◆ DOCUMENT TEXT ◆
◇ ◇ ◇
Testing The Merge with 10,000 Validators

— 7 minute read

On the verge of the Goerli merge, the final Ethereum testnet to be transitioned to proof-of-stake, I wanted to share how I've been involved in testing our products as a blockchain protocol engineer at ConsenSys.

If you have no idea what The Merge or even Ethereum is, then start here (and welcome to the rabbit hole!)

One of the products my team is responsible for is Web3Signer, an enterprise-ready key management and signing service specialising in the Ethereum proof-of-stake beacon chain. Web3Signer is an addition to an Ethereum consensus layer client, for example, Teku. We need a consensus client to meaningfully test Web3Signer. In the context of The Merge and a post-merge system, we also need an execution layer client such as Besu.

Besu, Teku and Web3Signer, all being ConsenSys products, are a natural fit for our test stack. Since Web3Signer is designed to support institutional stakers, we chose 10,000 keys as a large but realistically sized deployment.

This post will discuss some of the fun that was had technical issues encountered while commissioning such a setup.
◇ ◇ ◇
◆ SUPPLIED INFORMATION ◆
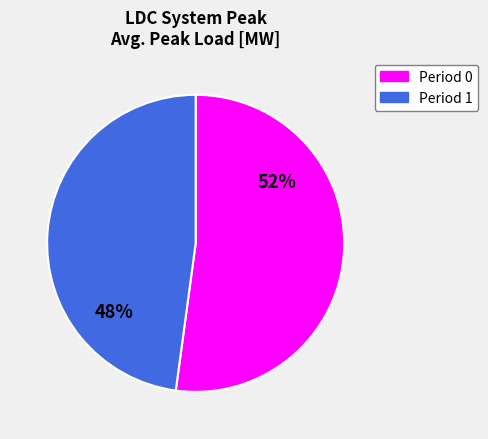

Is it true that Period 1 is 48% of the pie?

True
◇ ◇ ◇
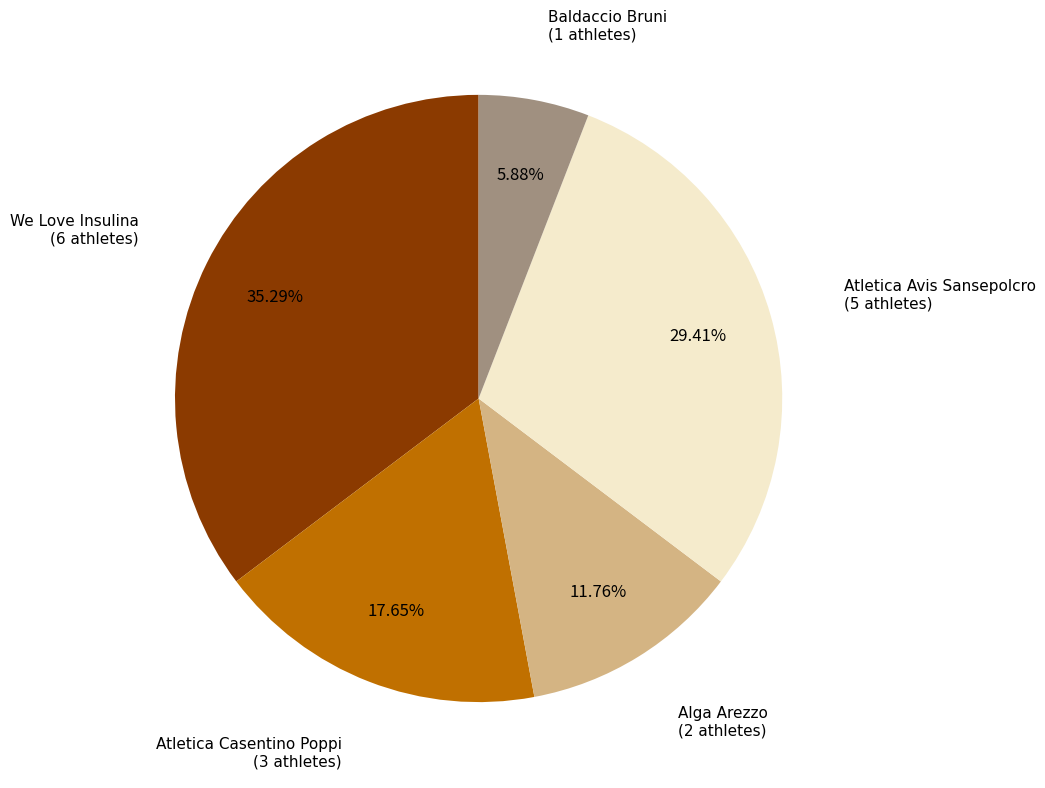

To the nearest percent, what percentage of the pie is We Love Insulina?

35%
◇ ◇ ◇
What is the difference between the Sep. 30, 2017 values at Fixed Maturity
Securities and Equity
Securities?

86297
◇ ◇ ◇
◆ EXERCISE OBJECTIVE ◆
From the post on testing The Merge above, extract the exact passage running from "One of the products" down to "such a setup.".

◆ ANSWER SPACE ◆
One of the products my team is responsible for is Web3Signer, an enterprise-ready key management and signing service specialising in the Ethereum proof-of-stake beacon chain. Web3Signer is an addition to an Ethereum consensus layer client, for example, Teku. We need a consensus client to meaningfully test Web3Signer. In the context of The Merge and a post-merge system, we also need an execution layer client such as Besu.

Besu, Teku and Web3Signer, all being ConsenSys products, are a natural fit for our test stack. Since Web3Signer is designed to support institutional stakers, we chose 10,000 keys as a large but realistically sized deployment.

This post will discuss some of the fun that was had technical issues encountered while commissioning such a setup.